══ Data shown

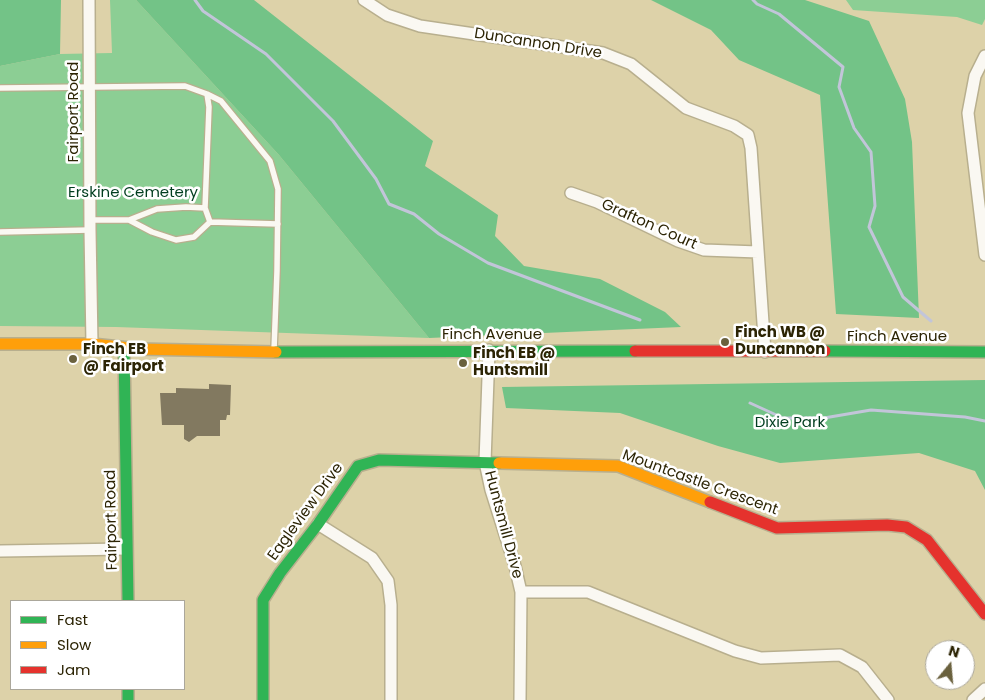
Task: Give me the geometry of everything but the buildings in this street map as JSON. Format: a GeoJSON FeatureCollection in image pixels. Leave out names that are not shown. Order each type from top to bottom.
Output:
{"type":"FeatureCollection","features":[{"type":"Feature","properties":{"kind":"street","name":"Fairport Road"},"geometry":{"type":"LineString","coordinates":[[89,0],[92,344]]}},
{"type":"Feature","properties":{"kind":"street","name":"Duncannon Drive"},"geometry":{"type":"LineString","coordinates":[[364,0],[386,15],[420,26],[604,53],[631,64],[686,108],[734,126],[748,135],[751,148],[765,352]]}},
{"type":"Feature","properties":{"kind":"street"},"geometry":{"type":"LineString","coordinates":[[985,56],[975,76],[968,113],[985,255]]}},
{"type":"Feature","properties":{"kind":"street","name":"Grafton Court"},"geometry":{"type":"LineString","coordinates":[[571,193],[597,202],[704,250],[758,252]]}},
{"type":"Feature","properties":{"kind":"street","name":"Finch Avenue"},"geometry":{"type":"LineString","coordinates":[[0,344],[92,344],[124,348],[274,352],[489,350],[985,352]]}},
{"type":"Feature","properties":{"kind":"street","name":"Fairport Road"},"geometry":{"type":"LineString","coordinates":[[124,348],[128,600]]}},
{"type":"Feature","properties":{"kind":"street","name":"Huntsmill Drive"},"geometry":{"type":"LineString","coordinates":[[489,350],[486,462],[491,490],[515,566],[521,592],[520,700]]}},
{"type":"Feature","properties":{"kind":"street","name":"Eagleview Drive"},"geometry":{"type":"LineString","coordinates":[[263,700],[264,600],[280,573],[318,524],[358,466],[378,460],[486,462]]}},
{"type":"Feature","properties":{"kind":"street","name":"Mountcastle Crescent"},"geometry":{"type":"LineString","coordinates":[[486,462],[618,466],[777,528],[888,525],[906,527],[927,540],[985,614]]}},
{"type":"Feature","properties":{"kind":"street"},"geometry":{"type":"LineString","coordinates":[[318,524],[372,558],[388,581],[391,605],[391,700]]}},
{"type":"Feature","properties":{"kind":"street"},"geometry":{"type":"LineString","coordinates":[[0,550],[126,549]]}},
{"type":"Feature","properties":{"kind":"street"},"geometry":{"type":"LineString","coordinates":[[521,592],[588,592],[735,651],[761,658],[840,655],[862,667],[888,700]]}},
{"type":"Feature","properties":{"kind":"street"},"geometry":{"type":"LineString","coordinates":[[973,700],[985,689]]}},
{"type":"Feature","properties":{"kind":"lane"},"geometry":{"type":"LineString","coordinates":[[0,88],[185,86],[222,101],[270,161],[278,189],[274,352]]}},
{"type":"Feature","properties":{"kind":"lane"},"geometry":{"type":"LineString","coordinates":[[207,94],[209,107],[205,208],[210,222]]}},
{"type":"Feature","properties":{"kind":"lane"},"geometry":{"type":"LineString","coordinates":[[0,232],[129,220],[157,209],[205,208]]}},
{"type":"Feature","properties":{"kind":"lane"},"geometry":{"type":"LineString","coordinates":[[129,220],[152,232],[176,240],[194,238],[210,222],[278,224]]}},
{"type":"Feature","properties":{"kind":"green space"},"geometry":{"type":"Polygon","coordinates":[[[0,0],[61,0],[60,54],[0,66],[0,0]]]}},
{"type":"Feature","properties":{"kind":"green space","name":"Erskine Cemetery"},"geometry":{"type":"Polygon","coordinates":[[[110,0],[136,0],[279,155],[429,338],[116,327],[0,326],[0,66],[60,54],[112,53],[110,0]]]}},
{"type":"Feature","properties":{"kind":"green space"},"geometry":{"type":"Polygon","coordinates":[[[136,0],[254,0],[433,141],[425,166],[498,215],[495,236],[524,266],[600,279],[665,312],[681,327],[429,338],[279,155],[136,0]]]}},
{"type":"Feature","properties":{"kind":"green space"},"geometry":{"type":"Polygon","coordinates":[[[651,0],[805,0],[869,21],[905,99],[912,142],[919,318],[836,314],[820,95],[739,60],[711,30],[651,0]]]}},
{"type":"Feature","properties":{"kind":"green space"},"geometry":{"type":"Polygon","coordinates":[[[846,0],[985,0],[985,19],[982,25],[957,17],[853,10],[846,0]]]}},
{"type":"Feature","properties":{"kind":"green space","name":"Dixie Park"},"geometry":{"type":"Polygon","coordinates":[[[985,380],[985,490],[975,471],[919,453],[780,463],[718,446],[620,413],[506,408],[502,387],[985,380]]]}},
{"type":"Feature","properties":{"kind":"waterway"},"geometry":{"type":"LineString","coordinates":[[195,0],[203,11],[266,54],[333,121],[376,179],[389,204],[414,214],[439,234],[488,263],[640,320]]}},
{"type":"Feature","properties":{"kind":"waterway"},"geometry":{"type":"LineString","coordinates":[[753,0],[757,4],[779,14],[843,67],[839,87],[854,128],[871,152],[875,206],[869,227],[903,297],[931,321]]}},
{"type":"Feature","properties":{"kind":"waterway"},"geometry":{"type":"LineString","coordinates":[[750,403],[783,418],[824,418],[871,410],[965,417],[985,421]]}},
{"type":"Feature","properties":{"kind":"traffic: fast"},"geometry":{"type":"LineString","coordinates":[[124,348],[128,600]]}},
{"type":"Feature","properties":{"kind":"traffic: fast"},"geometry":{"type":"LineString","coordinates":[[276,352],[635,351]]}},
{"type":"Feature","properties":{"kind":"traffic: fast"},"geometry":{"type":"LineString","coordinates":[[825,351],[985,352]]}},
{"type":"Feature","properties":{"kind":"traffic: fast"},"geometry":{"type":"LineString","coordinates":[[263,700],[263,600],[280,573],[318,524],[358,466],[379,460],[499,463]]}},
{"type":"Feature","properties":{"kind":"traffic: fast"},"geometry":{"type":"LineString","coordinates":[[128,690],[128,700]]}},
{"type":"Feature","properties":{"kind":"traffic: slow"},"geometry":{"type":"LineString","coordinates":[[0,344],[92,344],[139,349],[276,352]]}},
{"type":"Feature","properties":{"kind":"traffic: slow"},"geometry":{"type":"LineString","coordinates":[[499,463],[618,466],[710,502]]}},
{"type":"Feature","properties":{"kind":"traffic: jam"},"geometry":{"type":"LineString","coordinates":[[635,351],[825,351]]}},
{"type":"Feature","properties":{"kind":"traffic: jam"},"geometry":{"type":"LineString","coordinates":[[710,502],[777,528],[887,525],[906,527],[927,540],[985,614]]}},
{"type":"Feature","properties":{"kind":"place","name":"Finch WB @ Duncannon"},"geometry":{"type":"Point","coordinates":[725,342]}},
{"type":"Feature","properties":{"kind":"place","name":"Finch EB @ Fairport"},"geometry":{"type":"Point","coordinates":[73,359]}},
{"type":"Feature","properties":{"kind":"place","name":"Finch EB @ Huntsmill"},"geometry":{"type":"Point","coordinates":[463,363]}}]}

════

Required action
If a line of the entries contains "Huntsmill", it counts; give the total of such lines and nothing more.

Finished exercise
2